TO DO: Put the stretch of the material from its start through the line containing "left elbow: (216, 93, 16)" into a JSON list of strings, one string per line, with both ends included and blank lines skipped. Leave any pictures out of the list.
[Opening MATERIAL FOR THIS EXERCISE section]
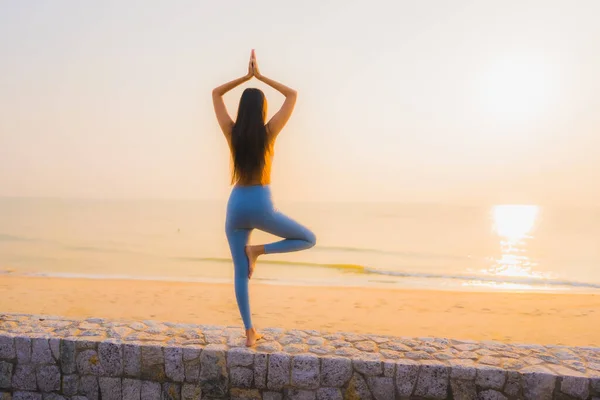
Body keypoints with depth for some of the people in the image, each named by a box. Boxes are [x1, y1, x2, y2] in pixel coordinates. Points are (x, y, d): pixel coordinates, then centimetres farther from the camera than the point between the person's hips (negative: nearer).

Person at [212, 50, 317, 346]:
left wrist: (245, 77, 16)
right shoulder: (269, 131, -6)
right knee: (308, 239, 15)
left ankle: (250, 333, 15)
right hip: (261, 205, -4)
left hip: (236, 205, 4)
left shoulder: (232, 132, 1)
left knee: (240, 273, 13)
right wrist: (260, 77, 8)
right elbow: (292, 95, 5)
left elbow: (216, 93, 16)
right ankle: (258, 250, -2)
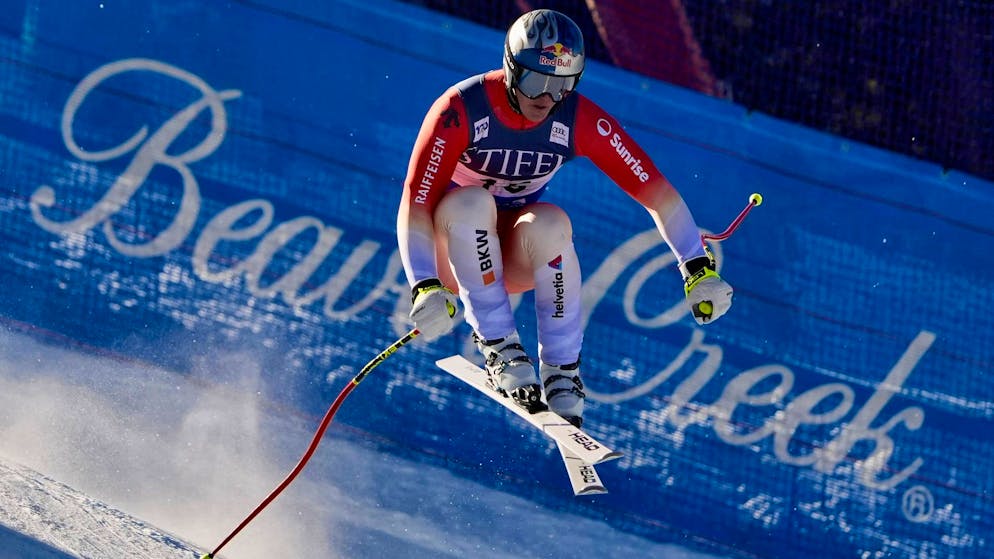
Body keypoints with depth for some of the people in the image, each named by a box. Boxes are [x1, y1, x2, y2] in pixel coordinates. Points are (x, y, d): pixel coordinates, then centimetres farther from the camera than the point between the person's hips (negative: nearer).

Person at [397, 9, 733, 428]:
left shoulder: (581, 121, -17)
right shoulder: (461, 110, -26)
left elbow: (656, 192, -15)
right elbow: (414, 207, -29)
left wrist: (700, 270, -24)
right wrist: (426, 290, -43)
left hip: (514, 254, 2)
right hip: (450, 249, -2)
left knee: (549, 223, -32)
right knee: (471, 202, -35)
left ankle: (562, 372, -21)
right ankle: (498, 347, -28)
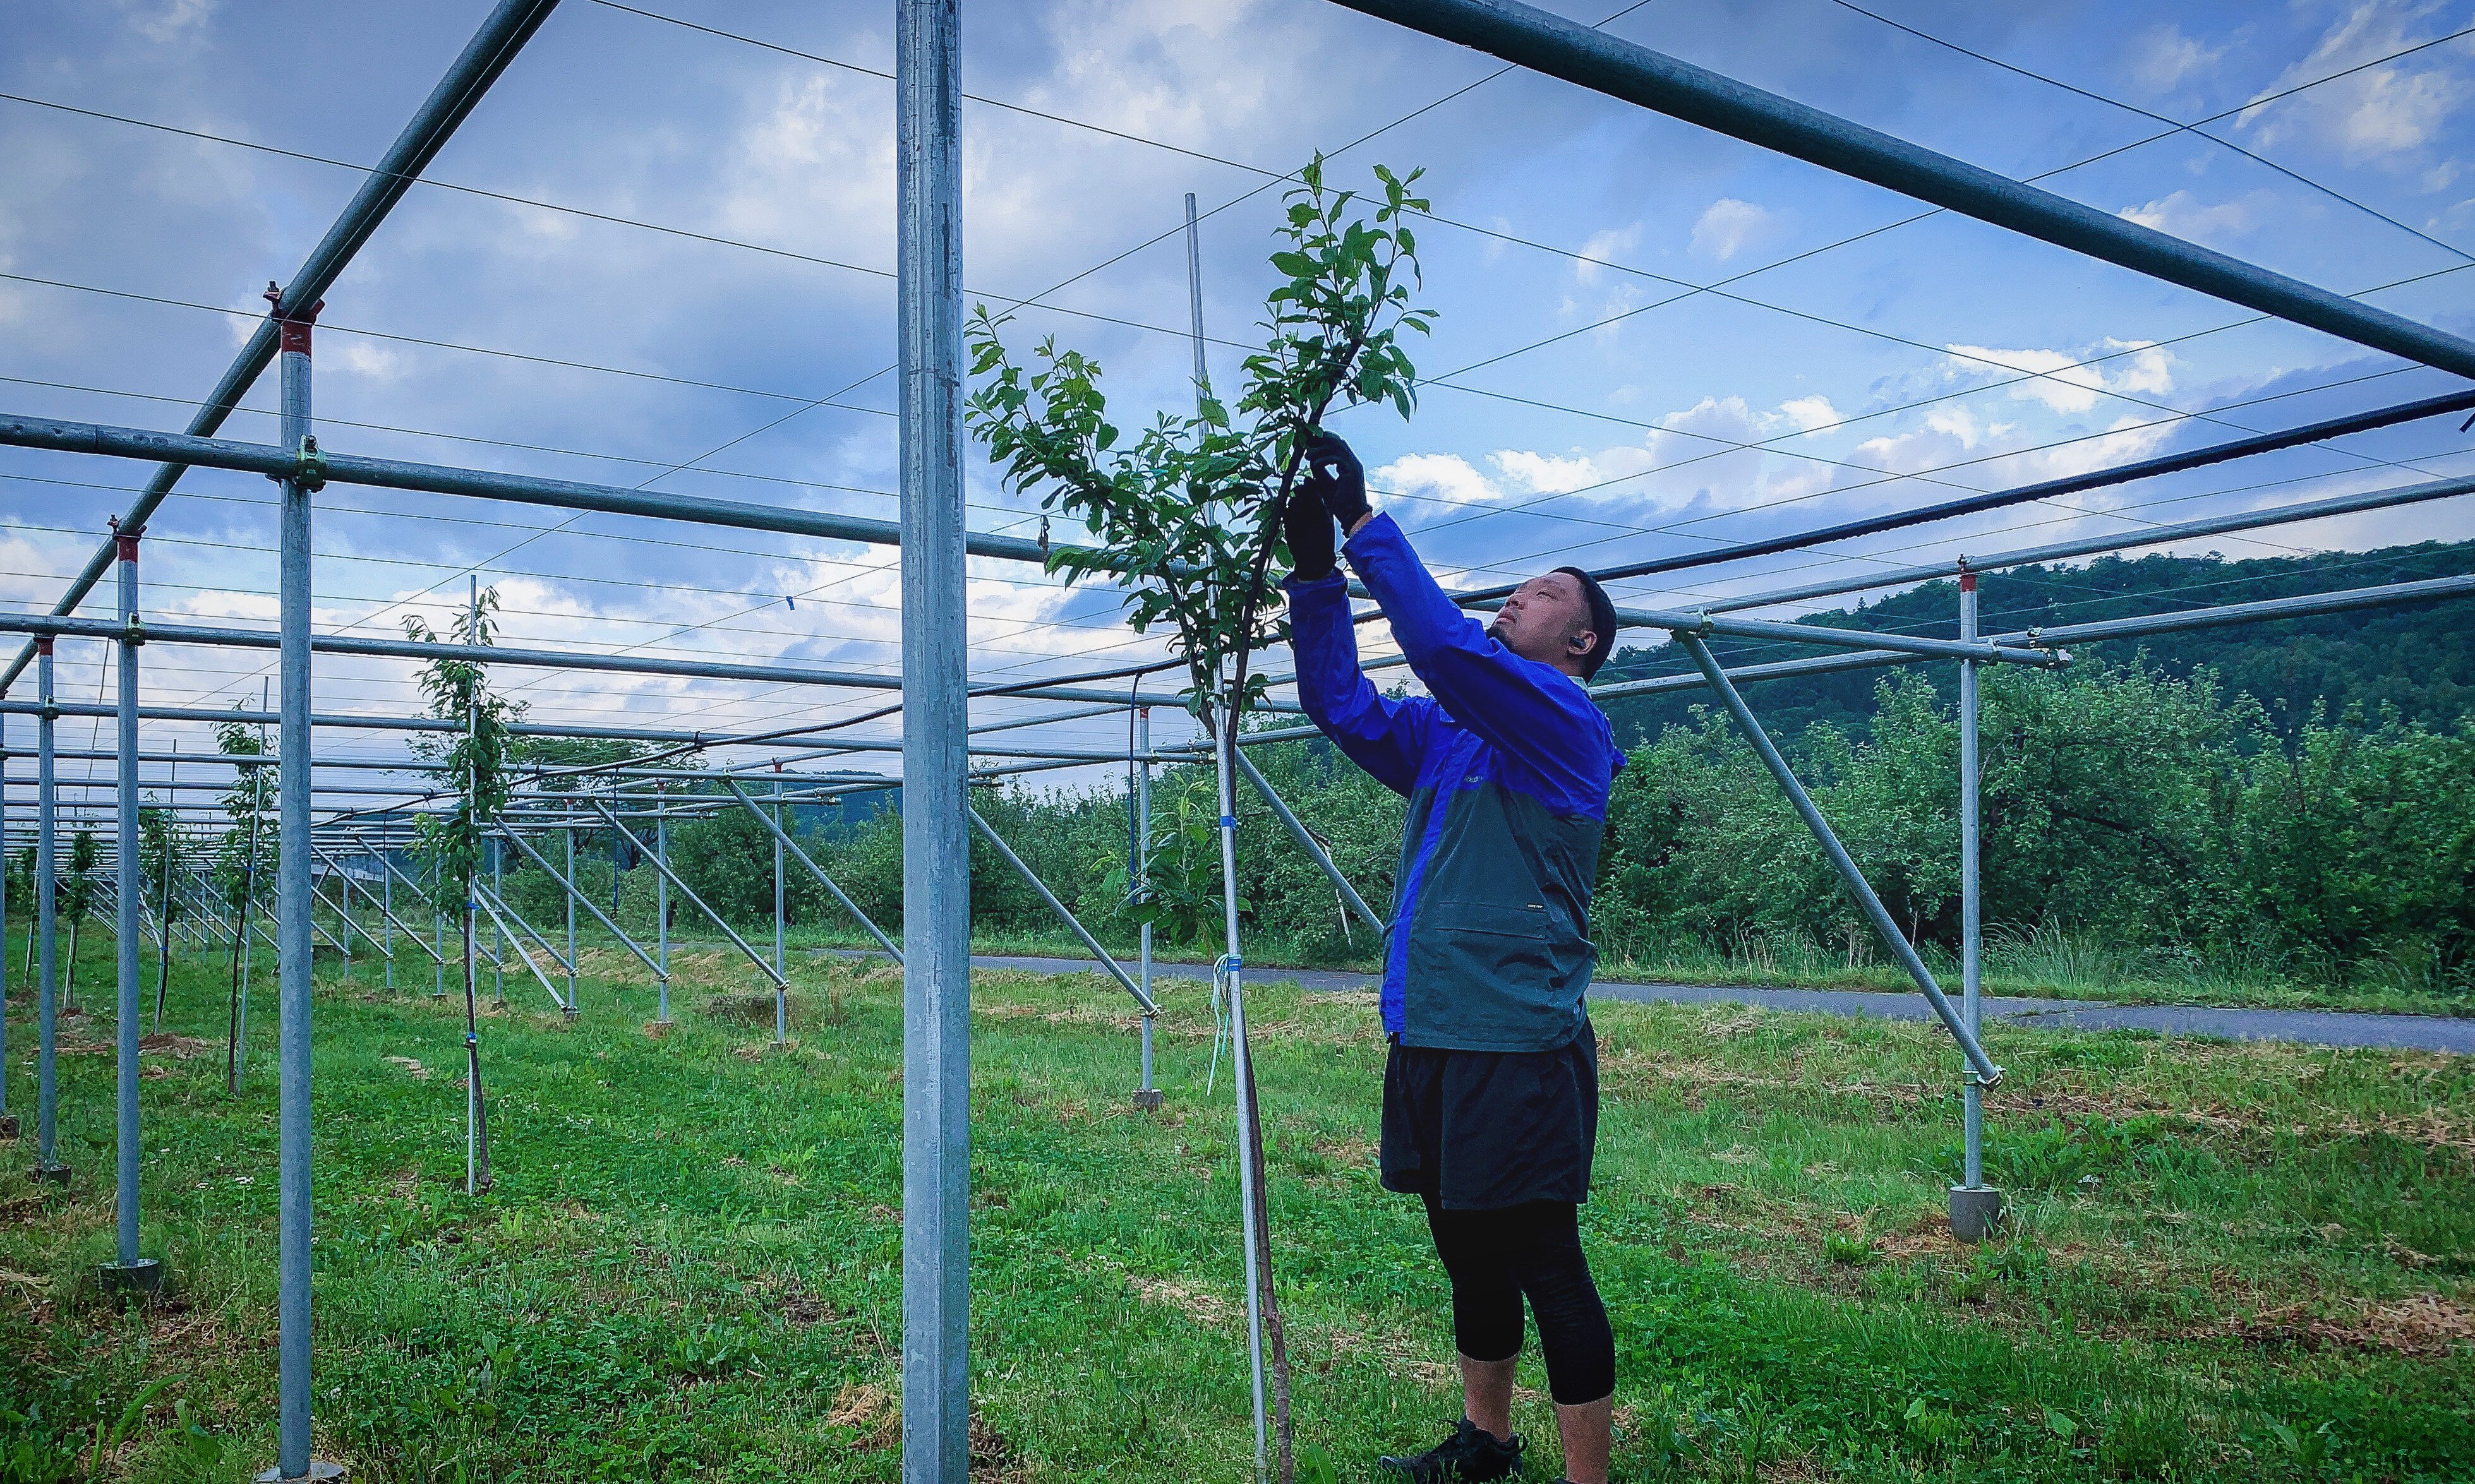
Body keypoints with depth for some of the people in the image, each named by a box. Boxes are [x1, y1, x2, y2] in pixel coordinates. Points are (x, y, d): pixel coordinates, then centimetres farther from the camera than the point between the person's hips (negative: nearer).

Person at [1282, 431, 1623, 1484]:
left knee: (1546, 1268, -1)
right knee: (1470, 1258, 19)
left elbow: (1446, 644, -21)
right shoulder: (1448, 738, 16)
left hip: (1517, 1051, -8)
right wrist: (1316, 572, 3)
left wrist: (1365, 521, -17)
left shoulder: (1565, 724, -7)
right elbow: (1342, 704, 13)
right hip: (1429, 1042, 8)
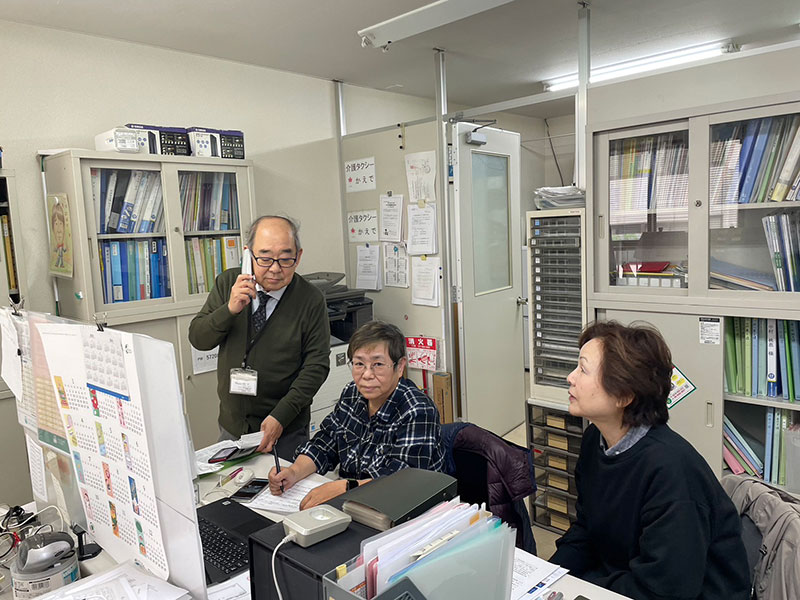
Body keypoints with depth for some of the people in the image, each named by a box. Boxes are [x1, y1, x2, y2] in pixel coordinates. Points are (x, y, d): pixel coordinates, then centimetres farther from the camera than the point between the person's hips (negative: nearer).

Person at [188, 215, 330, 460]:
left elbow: (316, 366, -13)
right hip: (231, 424, 3)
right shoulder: (228, 283, -1)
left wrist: (281, 416, -20)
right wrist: (230, 309, -21)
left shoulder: (311, 300, -12)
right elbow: (197, 339, -3)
[Closing MATERIAL FOR THIS EXERCISE section]
TASK SOLUTION:
[
  "Body keypoints with depth for some of the people in the image, each named by a box. Boxes are [x1, y1, x2, y2] in pixel coordinates. Points are (x, y, d): pixel coordinates, then centimetres farther from the camera than the point between the person's hips (negative: nearer).",
  "Person at [212, 50, 317, 346]:",
  "left wrist: (245, 77, 16)",
  "right shoulder: (269, 131, -6)",
  "right knee: (308, 239, 15)",
  "left ankle: (250, 333, 15)",
  "right hip: (261, 205, -4)",
  "left hip: (236, 205, 4)",
  "left shoulder: (232, 132, 1)",
  "left knee: (240, 273, 13)",
  "right wrist: (260, 77, 8)",
  "right elbow: (292, 95, 5)",
  "left elbow: (216, 93, 16)"
]